I came across a worrying article about discrepancies between viewed and printed PDFs (thanks, Julia Evans). That got me concerned about signing digital documents in non-trivial formats such as PDF.

In short, the article talked about an corner case in the possibilities of encoding fonts in PDFs that made room for different interpretations, and it just so happened that one interpretation, used by most viewers, would make text encoded in that font visible, whereas another interpretation, used by some printers, would scale that text into invisibly fine print, one thousand times smaller than intended.

I immediately pictured the following scenario: someone receives a legal document in PDF form to sign, prints it, reads it, and then proceeds to sign it. Instead of signing the paper copy and taking a picture (or using a scanner), people are being encouraged to use digital signatures these days. Whether using a detached GnuPG signature or one of these JavaScrippled (because they won't work unless you allow them to install and run JavaScript programs on your browser) onlines services that embed visible and invisible digital artifacts in PDF files, you sign it, and send it back.

A few days later, you open the PDF file in a viewer, and you're surprised by some commitments spelled out in it that you don't recall seeing or agreeing to before. Indeed, when you check back the printed version, they weren't there. But your digital signature on it checks out. What gives?

You may have just falled victim of a new (?) kind of exploit, akin to getting people to sign pages on paper with parts written in invisible ink.

An initial reaction might be to advise against relying on printouts, and checking the document with a specific viewer.

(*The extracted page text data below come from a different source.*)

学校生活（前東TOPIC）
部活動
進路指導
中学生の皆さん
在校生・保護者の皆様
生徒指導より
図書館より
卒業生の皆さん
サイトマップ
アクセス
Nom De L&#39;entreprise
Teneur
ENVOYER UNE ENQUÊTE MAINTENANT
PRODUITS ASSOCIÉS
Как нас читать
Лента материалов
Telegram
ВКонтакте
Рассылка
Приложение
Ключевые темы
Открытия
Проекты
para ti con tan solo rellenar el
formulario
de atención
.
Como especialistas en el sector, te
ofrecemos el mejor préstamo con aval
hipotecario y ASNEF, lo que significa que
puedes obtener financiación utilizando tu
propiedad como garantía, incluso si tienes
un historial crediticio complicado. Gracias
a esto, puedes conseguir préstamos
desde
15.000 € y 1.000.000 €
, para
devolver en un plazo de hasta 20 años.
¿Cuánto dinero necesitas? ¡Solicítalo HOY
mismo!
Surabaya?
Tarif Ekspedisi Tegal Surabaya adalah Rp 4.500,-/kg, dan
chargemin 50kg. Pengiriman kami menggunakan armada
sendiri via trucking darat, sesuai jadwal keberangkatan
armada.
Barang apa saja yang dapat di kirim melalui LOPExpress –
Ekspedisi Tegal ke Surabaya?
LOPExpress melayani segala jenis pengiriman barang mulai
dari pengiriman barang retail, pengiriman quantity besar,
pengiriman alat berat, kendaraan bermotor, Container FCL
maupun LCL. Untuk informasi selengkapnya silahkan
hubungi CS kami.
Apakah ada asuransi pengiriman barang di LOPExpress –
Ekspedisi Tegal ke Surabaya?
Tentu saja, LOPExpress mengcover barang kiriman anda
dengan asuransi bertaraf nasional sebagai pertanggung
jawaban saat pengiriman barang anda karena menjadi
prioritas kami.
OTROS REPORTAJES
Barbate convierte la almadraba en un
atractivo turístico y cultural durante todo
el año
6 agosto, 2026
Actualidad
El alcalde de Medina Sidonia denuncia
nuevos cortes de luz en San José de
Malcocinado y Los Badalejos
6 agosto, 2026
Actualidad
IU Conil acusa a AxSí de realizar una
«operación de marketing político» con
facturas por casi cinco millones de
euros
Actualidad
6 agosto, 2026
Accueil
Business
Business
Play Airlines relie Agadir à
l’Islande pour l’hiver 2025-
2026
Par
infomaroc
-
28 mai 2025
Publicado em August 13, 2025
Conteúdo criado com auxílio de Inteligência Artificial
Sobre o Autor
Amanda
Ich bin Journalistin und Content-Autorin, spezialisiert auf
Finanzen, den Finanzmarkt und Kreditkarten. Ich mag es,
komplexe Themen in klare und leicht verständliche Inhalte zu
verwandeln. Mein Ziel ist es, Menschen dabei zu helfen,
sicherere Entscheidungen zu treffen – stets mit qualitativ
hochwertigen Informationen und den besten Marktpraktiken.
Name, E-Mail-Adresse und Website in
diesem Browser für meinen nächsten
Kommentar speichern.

That may thwart the attack above, but not the reverse exploit: the same font scaling ambiguity in the PDF specification could be exploited by laying it out on the page as a thousand times bigger, so that it would scale out of the page into invisibility on most viewers, but it would shrink to regular print size on paper.

In either case, you think you read it before signing it, but a software trick made some of the document invisible to you, so that you'd sign without reading it.

But really, I'm trying to get at a far more general problem, namely, that most people don't realize the complexity involved in rendering a digital document into an image on the screen or on paper, and the numerous potential incompatibilities that omissions and underspecifications of the digital format may bring about, that could make room for parts of digital documents to appear or disappear depending on the implementation of the renderer.

At a time when most people are led (or forced) to allow a third party (or many) to automatically install, on their own computers, modified versions of software they rely on for supposedly-secure communication, or download and run it from a third party web site every time, that may seem like a far-fetched concern.

But for people who take safety and security seriously, this is yet another aspect to worry about, and it's not even a new one. Long ago, I already warned people that, when they sent me files in such proprietary formats as .DOC, although I had tools to view them, there was no way for me to be sure that the rendering that I got was what they meant for me to see. But people didn't trust digital signatures so readily back then.

Some people joke that digital computing's purpose is to solve problems that didn't exist before it introduced them. Unfortunately, it looks like this is one of those cases in which it introduces a problem, but a satisfying solution is not readily available: reencoding and signing the result would invalidate earlier signatures and turn text into paths; viewing with multiple viewers and printers would be exhausting but not exhaustive; relying on the third-party signing software's rendering could make you vulnerable to third-party updates that change the rendering...

It doesn't seem to be solvable, short of requiring (or extracting) a plain-text reference version, and signing that too (or only). How about we start adopting (or going back to) better practices, including simpler textual document formats?

So blong...